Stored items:
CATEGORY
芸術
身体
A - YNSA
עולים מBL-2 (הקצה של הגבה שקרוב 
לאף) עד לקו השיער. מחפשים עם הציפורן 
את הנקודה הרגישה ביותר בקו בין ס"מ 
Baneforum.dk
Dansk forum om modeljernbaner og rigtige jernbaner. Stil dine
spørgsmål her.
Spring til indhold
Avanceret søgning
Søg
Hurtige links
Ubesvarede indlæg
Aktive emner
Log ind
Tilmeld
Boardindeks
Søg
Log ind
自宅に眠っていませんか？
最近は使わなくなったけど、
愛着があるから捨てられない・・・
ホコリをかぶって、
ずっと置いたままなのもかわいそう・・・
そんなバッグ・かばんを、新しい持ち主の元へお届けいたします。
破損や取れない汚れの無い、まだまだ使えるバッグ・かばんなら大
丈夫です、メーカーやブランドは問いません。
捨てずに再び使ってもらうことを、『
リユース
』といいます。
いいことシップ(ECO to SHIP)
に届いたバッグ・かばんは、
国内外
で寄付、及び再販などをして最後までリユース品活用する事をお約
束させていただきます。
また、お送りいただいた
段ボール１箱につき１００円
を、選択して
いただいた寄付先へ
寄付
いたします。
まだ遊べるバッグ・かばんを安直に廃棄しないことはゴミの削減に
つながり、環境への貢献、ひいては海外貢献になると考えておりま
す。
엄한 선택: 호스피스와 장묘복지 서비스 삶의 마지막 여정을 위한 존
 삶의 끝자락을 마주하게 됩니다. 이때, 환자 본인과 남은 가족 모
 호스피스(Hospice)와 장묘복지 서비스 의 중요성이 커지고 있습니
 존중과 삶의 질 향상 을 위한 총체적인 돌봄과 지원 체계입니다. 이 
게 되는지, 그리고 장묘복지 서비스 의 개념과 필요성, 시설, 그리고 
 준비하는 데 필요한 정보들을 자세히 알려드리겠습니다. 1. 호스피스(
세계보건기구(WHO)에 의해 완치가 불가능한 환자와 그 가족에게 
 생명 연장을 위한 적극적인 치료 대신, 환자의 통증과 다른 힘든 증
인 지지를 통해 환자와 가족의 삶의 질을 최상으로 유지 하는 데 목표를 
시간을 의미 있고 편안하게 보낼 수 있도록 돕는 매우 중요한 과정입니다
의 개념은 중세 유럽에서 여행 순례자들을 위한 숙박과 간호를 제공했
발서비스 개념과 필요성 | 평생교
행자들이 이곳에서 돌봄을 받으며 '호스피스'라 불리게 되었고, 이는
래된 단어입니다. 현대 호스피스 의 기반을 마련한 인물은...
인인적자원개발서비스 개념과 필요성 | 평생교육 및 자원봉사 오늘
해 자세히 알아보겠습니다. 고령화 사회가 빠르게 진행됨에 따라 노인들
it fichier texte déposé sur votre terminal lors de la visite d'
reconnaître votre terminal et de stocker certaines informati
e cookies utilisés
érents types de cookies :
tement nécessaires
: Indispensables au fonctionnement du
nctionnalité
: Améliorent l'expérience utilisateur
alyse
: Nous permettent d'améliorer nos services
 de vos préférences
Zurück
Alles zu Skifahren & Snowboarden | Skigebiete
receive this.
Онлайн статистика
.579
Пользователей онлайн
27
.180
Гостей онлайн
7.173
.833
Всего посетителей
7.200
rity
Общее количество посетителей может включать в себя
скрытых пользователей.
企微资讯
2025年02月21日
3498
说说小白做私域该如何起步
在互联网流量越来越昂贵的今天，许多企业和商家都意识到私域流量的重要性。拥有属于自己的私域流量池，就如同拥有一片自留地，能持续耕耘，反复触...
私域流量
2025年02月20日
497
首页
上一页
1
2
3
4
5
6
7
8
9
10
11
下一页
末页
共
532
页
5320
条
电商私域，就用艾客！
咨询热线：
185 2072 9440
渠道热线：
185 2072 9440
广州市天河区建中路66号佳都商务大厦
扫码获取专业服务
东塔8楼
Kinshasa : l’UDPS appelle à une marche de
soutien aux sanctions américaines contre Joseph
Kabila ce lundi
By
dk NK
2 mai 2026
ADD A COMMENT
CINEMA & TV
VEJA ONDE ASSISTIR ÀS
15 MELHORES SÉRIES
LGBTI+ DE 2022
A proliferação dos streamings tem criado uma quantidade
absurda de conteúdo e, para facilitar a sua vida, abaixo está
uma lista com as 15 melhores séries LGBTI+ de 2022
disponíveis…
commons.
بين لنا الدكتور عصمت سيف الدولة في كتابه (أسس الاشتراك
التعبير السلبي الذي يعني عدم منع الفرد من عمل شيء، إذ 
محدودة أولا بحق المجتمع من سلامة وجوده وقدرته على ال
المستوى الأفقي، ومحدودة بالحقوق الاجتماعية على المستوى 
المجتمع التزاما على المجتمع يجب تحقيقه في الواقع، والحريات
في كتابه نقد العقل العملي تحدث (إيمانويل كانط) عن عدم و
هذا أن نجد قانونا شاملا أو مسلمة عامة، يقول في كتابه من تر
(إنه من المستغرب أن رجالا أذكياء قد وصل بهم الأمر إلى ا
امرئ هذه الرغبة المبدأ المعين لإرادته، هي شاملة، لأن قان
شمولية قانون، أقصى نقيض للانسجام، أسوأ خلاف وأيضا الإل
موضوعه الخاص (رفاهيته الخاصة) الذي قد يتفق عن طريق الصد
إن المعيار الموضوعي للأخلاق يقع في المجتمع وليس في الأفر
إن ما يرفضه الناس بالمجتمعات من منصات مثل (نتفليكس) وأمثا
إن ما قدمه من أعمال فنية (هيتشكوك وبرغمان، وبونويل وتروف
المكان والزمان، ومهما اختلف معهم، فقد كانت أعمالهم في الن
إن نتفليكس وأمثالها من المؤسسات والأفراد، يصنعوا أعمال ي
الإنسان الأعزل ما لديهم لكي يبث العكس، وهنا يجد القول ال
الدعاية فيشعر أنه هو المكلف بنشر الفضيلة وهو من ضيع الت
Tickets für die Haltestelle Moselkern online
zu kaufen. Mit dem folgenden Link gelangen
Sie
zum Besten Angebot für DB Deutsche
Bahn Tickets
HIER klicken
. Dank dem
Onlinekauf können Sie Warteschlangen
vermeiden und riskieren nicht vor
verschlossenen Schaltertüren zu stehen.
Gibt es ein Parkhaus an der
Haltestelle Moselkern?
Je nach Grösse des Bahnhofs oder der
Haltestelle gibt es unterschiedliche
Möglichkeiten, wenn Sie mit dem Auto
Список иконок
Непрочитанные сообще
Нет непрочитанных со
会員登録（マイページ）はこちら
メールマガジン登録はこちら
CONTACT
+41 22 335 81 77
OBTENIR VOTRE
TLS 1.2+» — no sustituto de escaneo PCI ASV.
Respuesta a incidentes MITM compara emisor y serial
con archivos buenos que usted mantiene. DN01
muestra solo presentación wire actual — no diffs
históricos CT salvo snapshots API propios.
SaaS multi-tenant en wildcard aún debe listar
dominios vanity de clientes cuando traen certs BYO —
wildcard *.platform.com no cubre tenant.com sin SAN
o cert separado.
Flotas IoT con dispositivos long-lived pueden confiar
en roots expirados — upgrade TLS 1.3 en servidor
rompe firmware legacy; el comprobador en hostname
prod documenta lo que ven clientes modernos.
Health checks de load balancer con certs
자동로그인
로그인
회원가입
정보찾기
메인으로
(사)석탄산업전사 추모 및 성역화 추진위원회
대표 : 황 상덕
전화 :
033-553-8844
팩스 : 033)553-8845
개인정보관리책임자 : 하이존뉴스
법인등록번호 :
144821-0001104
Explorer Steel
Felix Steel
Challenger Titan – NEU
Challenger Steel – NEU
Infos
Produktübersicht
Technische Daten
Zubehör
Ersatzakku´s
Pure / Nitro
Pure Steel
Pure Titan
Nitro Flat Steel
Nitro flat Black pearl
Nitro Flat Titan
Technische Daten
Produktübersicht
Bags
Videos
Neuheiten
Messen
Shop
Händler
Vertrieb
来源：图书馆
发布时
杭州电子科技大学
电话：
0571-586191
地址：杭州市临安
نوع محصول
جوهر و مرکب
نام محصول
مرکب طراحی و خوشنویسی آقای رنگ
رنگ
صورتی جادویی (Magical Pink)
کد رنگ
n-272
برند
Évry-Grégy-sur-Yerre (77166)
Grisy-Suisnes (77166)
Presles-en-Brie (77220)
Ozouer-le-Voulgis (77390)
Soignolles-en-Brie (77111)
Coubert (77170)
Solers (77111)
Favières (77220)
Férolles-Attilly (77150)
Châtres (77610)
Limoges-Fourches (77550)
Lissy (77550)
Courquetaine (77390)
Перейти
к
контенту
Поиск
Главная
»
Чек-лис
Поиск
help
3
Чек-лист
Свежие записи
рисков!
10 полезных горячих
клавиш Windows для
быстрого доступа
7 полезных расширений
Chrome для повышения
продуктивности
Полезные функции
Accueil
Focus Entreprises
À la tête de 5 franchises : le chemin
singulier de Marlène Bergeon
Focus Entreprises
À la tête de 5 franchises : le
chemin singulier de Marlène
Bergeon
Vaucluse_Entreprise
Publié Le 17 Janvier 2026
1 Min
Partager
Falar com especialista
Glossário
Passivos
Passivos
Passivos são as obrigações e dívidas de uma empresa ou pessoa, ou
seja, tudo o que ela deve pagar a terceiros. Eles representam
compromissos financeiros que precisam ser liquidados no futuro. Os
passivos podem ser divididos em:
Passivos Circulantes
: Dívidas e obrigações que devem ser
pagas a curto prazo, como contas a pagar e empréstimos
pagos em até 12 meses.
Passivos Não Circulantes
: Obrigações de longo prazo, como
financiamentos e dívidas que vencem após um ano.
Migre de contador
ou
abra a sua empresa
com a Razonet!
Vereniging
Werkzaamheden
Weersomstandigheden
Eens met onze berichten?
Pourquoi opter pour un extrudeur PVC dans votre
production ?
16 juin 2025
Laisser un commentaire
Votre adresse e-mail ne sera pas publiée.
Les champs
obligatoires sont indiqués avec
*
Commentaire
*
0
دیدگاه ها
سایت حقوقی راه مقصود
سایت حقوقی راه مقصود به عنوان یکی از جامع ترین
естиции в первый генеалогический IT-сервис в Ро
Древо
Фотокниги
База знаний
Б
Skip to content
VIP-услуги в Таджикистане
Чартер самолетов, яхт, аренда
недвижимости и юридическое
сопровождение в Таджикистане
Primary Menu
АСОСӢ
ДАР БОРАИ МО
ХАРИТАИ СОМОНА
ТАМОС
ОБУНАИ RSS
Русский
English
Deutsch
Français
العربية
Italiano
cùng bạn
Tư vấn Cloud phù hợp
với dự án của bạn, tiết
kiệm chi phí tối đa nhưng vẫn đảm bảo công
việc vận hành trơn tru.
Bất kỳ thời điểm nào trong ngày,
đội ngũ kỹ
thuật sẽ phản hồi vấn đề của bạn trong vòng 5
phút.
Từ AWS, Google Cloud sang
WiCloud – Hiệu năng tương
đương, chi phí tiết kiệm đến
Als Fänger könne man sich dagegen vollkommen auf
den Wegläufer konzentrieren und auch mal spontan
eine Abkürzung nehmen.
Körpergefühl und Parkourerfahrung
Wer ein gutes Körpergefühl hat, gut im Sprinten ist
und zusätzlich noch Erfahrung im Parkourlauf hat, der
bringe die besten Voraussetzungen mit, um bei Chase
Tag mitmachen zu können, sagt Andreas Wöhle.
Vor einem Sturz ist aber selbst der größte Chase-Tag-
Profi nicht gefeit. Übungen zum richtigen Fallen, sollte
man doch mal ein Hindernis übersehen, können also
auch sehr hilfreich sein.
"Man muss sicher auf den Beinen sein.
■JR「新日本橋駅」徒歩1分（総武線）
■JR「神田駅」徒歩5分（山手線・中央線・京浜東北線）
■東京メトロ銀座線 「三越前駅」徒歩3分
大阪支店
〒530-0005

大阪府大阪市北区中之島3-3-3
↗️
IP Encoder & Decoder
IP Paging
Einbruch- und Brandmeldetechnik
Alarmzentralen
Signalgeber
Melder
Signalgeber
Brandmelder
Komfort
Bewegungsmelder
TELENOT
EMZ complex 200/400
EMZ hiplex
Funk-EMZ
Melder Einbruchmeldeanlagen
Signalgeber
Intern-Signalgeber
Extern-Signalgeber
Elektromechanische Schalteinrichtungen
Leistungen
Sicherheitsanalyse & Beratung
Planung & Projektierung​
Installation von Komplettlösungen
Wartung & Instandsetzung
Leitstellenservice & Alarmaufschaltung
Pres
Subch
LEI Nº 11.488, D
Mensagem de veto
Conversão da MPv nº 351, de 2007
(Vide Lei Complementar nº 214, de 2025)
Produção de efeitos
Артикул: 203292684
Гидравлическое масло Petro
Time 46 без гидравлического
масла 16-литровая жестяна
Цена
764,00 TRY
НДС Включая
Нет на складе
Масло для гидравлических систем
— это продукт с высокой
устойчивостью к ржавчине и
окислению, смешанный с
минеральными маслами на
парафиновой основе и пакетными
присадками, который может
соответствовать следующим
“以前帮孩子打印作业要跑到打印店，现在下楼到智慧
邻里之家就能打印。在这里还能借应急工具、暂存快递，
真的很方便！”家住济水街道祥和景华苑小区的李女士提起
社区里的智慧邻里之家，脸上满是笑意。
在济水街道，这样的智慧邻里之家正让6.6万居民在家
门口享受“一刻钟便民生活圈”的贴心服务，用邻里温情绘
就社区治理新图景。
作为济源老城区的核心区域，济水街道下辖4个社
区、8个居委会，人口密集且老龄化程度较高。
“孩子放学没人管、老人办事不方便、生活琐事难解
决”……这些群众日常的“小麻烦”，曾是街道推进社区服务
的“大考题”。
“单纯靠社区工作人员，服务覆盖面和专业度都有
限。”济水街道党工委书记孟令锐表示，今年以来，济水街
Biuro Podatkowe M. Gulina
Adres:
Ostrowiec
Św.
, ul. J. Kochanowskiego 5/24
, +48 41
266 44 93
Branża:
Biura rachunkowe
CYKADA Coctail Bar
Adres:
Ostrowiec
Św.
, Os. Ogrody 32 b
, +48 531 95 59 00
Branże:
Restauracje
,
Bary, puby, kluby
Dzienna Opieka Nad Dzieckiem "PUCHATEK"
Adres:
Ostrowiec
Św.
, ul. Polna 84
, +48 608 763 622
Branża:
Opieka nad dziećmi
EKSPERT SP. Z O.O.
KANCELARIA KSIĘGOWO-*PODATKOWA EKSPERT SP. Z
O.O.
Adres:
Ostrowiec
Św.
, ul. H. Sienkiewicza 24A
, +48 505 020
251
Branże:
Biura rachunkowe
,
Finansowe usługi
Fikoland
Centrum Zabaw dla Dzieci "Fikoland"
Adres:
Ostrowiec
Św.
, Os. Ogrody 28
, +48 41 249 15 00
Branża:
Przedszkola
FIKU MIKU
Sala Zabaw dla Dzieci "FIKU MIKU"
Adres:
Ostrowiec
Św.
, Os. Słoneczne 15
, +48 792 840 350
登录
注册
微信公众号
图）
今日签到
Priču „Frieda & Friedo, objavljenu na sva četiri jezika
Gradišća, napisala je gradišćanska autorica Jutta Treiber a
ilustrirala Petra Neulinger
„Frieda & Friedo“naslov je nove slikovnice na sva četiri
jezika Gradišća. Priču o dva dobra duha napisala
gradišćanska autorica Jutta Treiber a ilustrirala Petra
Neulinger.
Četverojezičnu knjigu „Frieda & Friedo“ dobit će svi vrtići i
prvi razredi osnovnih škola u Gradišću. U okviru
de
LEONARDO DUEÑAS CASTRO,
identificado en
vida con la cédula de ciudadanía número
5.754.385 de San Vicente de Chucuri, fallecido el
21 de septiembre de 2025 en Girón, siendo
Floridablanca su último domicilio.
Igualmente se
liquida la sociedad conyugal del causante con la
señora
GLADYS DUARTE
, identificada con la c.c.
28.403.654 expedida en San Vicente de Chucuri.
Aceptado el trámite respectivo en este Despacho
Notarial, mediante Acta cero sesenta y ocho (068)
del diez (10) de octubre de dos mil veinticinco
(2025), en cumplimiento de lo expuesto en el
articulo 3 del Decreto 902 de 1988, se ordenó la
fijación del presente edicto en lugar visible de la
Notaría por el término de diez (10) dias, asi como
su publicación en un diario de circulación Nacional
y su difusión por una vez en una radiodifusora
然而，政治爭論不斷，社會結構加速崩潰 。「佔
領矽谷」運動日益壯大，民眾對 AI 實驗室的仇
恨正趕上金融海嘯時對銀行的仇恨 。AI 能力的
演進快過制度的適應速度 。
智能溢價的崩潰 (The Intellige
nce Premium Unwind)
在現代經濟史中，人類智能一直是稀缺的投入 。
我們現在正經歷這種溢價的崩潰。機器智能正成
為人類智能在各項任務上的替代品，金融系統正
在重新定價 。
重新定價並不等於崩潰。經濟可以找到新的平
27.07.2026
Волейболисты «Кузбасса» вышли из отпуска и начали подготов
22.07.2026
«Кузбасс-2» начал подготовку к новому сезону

TASK REQUIREMENTS:
Copy the lines from the one with "大阪府大阪市北区中之島3-3-3" up to and including the one with "Wartung & Instandsetzung", word for word.

WRITTEN ANSWER:
大阪府大阪市北区中之島3-3-3
↗️
IP Encoder & Decoder
IP Paging
Einbruch- und Brandmeldetechnik
Alarmzentralen
Signalgeber
Melder
Signalgeber
Brandmelder
Komfort
Bewegungsmelder
TELENOT
EMZ complex 200/400
EMZ hiplex
Funk-EMZ
Melder Einbruchmeldeanlagen
Signalgeber
Intern-Signalgeber
Extern-Signalgeber
Elektromechanische Schalteinrichtungen
Leistungen
Sicherheitsanalyse & Beratung
Planung & Projektierung​
Installation von Komplettlösungen
Wartung & Instandsetzung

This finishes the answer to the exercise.